Ultimate validation - mijustin
http://justinjackson.ca/ultimate-validation/

======
Jacquesvh
I completely agree that validation is sought after in the wrong places. People
feel that validation is defined by a valuation that was bloated by initial
investors or by a few people saying they are interested.

That ain't the case. You need people to put their money where their mouth is.
Bottom line.

Great read. Thanks Justin.

------
mijustin
This is something I had to learn through experience:

*"To be successful, a product needs customers that are easy to reach, cheap to convert, and undemanding to support."

When you're starting out, you're just looking for your first $1. But once you
get customers, you really need a sales process that is reproducible.

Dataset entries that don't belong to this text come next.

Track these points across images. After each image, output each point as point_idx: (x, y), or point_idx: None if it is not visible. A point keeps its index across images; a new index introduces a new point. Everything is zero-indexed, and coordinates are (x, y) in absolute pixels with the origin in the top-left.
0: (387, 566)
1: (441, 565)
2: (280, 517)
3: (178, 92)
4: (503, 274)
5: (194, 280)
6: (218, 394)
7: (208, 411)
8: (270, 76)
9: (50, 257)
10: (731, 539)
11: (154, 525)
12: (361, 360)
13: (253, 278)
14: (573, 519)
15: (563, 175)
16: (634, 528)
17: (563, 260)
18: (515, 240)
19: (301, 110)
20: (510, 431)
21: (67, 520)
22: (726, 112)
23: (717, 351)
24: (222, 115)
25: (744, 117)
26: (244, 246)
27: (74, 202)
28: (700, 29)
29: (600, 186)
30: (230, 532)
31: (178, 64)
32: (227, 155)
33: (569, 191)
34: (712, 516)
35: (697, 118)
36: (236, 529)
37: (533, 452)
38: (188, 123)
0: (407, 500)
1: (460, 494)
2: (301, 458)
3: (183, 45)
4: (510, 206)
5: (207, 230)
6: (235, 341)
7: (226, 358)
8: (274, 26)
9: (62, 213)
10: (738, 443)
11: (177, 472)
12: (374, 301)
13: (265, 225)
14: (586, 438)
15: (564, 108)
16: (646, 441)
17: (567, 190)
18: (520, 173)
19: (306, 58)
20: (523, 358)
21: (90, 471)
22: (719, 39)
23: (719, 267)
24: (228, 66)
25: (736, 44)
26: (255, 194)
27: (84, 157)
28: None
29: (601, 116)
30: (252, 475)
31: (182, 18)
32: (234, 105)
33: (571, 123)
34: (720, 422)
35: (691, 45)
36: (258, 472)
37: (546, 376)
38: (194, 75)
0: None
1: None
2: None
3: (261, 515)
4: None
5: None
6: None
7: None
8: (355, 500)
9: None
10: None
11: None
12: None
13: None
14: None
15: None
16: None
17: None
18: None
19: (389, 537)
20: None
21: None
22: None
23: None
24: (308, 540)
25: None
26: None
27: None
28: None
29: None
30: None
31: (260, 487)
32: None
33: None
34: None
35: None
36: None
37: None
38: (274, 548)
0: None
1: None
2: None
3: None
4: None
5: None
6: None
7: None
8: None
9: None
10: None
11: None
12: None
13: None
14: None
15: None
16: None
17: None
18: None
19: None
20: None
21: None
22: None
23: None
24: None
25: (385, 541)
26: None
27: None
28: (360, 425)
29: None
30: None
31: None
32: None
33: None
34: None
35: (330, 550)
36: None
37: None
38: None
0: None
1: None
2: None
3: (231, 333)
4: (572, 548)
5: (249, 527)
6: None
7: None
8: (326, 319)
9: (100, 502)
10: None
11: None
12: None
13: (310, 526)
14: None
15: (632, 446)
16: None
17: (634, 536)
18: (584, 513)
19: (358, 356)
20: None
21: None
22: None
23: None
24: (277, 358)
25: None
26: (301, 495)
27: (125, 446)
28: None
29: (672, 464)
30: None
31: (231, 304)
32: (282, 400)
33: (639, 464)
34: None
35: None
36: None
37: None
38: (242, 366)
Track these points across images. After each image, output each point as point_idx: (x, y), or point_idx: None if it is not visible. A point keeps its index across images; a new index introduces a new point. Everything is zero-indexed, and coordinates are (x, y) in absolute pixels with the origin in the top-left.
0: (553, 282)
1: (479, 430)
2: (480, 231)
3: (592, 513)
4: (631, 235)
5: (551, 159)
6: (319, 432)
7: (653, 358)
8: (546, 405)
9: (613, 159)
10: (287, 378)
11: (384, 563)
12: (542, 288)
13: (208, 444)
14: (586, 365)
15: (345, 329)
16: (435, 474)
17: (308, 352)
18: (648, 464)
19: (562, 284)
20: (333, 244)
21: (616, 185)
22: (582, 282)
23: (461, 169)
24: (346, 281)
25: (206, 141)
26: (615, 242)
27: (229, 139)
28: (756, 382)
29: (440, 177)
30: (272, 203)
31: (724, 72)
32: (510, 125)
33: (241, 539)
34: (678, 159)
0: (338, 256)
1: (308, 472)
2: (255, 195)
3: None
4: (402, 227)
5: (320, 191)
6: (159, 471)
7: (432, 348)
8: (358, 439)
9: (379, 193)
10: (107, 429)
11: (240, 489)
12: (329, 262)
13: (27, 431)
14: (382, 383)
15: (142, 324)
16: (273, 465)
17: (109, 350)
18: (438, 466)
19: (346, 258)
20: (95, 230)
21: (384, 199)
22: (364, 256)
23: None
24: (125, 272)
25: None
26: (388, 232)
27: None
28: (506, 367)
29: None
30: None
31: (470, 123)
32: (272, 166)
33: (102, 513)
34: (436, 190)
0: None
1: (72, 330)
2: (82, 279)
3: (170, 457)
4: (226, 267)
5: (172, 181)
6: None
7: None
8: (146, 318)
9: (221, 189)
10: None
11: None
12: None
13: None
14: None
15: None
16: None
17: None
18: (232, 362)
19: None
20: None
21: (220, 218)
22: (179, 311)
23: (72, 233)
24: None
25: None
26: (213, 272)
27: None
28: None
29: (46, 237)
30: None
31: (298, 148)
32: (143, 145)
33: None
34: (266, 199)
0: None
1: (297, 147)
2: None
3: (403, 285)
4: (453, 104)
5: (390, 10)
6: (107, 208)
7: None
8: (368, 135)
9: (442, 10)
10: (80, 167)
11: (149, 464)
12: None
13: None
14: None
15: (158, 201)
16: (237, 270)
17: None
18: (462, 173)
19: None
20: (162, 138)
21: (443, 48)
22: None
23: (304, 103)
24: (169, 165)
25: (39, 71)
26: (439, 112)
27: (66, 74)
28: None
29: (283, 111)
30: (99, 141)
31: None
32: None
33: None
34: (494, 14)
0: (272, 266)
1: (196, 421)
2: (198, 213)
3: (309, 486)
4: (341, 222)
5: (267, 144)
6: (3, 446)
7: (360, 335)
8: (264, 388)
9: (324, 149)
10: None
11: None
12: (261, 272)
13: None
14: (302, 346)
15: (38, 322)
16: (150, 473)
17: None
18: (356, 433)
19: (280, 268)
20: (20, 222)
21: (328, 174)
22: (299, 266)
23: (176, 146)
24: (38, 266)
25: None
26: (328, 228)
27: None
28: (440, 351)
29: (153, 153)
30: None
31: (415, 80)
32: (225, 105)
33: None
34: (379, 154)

One thing I found is that if you're doing a demo, and there are multiple
decision makers on the call, that's a bad sign.

------
yazin
Great read Justin. I think the challenge lies in getting creative .. finding a
way to resist the temptation to splurge on the business before getting those
first customers _because you have to_.

------
luvo_mjayezi
Thank for sharing Justin, its also quite difficult to to reproduce the sales
rpocess when wanting to reach new customers.

------
jaytaylor
Thanks for sharing this perspective; valuable reminders to be sure.

I don't think this line of reasoning gets as much attention as it deserves.